__任务说明__.
根据介绍字符串匹配算法的原文,BF算法的时间复杂度是多少?

__原文__.
字符串匹配算法(BF/RK/BM算法)

字符串匹配算法

字符串匹配想必任何人都不会陌生吧, 今天介绍两种字符串匹配中的常用算法

BF(Brute Force)

强制匹配, 没有什么技术含量, 从头到尾逐个逐个调用strncmp这样的函数比较
绝大多数时候, 使用这种方法就够了, 代码如下

/*Brute Force string match*/
bool BF(char *main, char *pattern)
{
    int mlen = strlen(main);
    int plen = strlen(pattern);
    for(int i = 0; i <= (mlen - plen); i++)
    {
        if(0 == strncmp(main + i, pattern, plen)) {
            //printf("BF match succ: index = %d\n", i, GetTickCount());
            return true;
        }
    }
    return false;
}

时间复杂度O(m*n), (m-n+1)个点被访问, 每次需要比较n个字符(m为主串长度,n为子串长度)

__提供的数据__.

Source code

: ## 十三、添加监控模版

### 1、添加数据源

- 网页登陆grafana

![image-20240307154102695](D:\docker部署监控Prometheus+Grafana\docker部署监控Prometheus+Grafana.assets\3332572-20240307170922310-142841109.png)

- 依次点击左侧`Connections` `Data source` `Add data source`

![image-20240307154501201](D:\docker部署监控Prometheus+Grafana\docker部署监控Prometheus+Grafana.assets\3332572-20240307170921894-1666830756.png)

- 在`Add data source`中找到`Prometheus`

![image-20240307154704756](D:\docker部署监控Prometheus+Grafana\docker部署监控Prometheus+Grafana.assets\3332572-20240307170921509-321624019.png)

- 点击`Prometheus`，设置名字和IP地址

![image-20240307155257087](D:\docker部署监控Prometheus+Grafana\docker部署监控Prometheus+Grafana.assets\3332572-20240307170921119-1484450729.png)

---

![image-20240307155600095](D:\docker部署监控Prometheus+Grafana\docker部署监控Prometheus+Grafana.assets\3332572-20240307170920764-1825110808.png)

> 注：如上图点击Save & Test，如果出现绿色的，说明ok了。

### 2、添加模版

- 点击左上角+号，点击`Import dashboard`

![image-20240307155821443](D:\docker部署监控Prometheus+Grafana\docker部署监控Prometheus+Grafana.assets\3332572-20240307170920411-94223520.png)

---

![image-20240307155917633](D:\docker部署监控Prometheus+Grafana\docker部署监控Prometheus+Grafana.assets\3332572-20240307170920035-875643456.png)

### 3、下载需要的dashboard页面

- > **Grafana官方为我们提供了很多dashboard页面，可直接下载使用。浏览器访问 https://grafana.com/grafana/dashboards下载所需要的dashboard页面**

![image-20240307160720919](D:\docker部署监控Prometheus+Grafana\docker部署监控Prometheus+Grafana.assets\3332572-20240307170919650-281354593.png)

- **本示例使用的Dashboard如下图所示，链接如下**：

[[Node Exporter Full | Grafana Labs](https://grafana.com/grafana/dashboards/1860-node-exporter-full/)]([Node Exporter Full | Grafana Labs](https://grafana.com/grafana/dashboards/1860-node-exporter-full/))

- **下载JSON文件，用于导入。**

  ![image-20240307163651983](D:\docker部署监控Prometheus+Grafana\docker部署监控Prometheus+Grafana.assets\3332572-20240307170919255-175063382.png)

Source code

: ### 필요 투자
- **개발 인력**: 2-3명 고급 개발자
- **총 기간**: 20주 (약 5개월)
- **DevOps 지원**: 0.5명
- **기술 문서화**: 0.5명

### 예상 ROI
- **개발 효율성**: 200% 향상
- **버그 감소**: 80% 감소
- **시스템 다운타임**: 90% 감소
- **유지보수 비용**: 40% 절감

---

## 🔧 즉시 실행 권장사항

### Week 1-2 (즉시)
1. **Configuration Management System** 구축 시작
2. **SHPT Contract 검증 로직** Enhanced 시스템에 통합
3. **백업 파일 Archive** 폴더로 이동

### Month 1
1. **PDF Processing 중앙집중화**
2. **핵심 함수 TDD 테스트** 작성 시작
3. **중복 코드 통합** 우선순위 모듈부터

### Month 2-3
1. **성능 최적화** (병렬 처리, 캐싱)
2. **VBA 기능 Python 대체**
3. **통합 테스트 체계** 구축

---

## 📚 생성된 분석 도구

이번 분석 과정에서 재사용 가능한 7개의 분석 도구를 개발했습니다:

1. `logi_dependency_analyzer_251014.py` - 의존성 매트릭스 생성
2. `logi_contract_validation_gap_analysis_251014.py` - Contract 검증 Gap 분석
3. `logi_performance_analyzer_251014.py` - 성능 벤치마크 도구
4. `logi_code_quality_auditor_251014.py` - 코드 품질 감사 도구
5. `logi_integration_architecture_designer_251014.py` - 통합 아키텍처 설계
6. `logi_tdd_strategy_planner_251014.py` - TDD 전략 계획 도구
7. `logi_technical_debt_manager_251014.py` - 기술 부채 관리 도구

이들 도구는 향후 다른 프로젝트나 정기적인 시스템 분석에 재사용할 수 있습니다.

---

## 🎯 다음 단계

__问题解答__.
O(m*n),其中m为主串长度,n为子串长度。